Mathare North Update


The new Mathare North Center opened May 5 in rented facilities with a total of 90 children in nursery, kindergarten and grades 1-3, five teachers and one social worker. After a month of operation, enrollment at the Center is up to 142 children, so two more teachers and another social worker have been hired. Three cooks and a watchman round out the staff.

The team has made home visits to the parents or guardians of some of the students. Most come from a tough area called Mathare North, 4a and 4b, populated mainly by the Kikuyu and Luo. These areas were hard hit by the violence following the Kenyan presidential elections in December, so to have 142 children from these situations is something of a miracle, missionary Keith Ham says. Hostility between the two communities remains high.
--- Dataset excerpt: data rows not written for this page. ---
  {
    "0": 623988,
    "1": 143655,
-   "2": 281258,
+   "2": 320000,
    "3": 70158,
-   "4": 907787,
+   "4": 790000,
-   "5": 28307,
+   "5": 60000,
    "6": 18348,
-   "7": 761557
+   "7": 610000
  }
The parents of these children are struggling to get back on their feet and return their lives to some kind of normalcy. Beatrice, for example, has three of her four children attending the Mathare North center. She visited the Center recently to report that her children are having a lot of violent dreams and nightmares. In talking and praying with her and the children the missionaries were able to help her focus on Christ and the Good News, and she has accepted Him.

The CMF team’s resettlement efforts have been heavily focused in Mathare North. They have resettled more than 300 families and helped re-start 44 businesses that were burnt or destroyed. The process of resettlement works like this: a family finds an available shack and the team pays three months rent, using funds provided by churches specifically for this purpose. The house is also refurbished with supplies that were lost.

Resettlement Stories

Yet, glimmers of hope have emerged from the violence and dislocation following the elections:

Seline Aoko is a mother of 12 with four sets of twins. During the violence her husband was taken from their home in the night, never to be seen again. She ran to the Chief’s camp with her children. When she first came to the team’s attention, she had 12 children eating from two plates of food. She has been resettled in Huruma/Madoya near one of the Hope centers and five of her children are learning, eating and receiving counseling at the Madoya Center. She is still in shock at this point and can’t think beyond tomorrow. The team is trying to guide her with God’s direction.
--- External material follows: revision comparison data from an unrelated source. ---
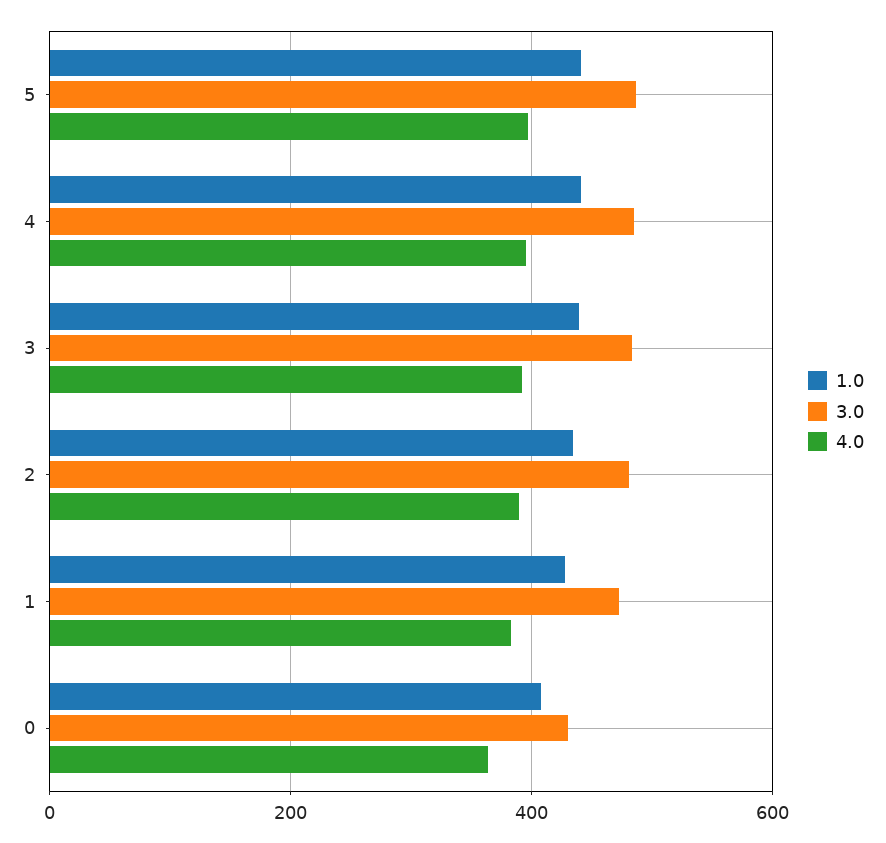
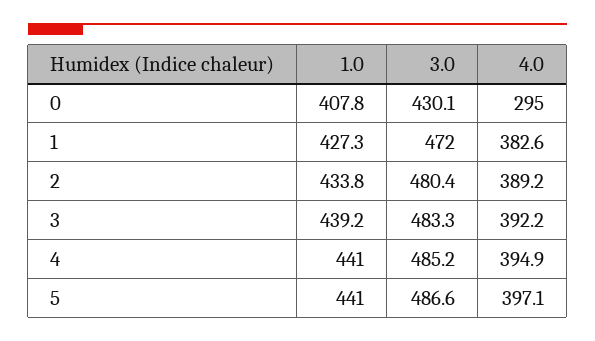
  {
    "1.0": {
      "5": 441,
      "4": 441,
      "3": 439.2,
      "2": 433.8,
      "1": 427.3,
      "0": 407.8
    },
    "3.0": {
      "5": 486.6,
      "4": 485.2,
      "3": 483.3,
      "2": 480.4,
      "1": 472,
      "0": 430.1
    },
    "4.0": {
      "5": 397.1,
      "4": 394.9,
      "3": 392.2,
      "2": 389.2,
      "1": 382.6,
-     "0": 360
+     "0": 295
    }
  }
Mary is 17 and is the head of her household, made up of two brothers, her sister and her child, and her own child. Her parents are dead. Her two brothers and her sister’s child are now in the Mathare North Center. Mary feels anxious, confused and overwhelmed. Her little brother is troubled by nightmares about his mother’s death from TB. She recently began attending the church in Kosovo with the siblings and children, and the team will follow up with her.

The Future
The future looks promising for the Mathare North Hope Center. Here’s a look at some of the team’s immediate and long-term goals:

1. Enroll all sponsored and yet-to-be sponsored children into the Center. That will enlarge the school to 250 students.
2. Train a team to do Community Health Evangelism in the community, beginning with the parents and guardians and reaching out to the neighbors also.
3. Hire staff to accommodate the growth at the Center (teachers, social workers and a CHE coordinator).
4. Work with FAME to build a health center in the community.
5. Purchase property and build a permanent center. The strategic location of this North Center is key to reaching other areas in Mathare.
6. As CHE works, a fellowship of new believers will eventually grow into a church.
7. Community projects are being planned: construction of toilets, clean water initiatives, walking bridges, etc.
8. Launch 100 small businesses with people trained in micro-enterprise who have received micro-credit loans.
9. Begin a HIV/AIDS post test club for support of community members.
10. Begin skills training in sewing, beadwork, embroidery and carpentry at the Mathare North Center.

Through the child sponsorship program, CHE and the local church, needs continue to be met in Jesus’ name.